(Dataset entries)
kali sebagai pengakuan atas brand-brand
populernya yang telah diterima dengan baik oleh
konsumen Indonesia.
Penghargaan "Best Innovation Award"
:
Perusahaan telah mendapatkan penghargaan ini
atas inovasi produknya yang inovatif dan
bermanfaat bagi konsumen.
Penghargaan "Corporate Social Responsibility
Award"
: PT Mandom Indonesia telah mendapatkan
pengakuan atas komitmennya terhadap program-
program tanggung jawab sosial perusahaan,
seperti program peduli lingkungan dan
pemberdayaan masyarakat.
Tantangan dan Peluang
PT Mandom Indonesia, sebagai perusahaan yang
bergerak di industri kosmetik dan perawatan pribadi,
* * *
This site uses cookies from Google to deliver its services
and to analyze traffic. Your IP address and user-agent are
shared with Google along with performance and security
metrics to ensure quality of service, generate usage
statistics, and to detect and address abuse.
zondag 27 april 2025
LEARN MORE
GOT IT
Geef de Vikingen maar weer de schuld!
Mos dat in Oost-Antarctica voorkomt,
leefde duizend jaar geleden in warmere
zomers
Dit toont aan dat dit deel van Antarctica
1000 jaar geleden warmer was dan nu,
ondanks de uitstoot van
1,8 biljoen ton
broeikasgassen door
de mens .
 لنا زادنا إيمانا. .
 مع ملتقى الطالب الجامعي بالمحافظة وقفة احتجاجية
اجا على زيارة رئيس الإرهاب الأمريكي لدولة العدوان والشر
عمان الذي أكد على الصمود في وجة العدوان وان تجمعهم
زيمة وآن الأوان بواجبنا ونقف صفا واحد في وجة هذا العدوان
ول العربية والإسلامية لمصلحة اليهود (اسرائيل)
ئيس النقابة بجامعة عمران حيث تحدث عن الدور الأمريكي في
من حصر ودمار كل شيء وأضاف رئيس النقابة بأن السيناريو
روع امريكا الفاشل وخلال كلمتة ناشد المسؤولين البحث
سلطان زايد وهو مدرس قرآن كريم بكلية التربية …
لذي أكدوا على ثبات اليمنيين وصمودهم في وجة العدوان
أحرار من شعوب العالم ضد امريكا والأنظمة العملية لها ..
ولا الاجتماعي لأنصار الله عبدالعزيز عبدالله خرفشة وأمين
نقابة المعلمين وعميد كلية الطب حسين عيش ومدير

[Try it]: Copy only this part of the entries above: the line with "روع امريكا الفاشل", the line with "نقابة المعلمين وعميد كلية الطب حسين عيش ومدير", and the lines between, all exactly as written.

[Worked solution]:
روع امريكا الفاشل وخلال كلمتة ناشد المسؤولين البحث
سلطان زايد وهو مدرس قرآن كريم بكلية التربية …
لذي أكدوا على ثبات اليمنيين وصمودهم في وجة العدوان
أحرار من شعوب العالم ضد امريكا والأنظمة العملية لها ..
ولا الاجتماعي لأنصار الله عبدالعزيز عبدالله خرفشة وأمين
نقابة المعلمين وعميد كلية الطب حسين عيش ومدير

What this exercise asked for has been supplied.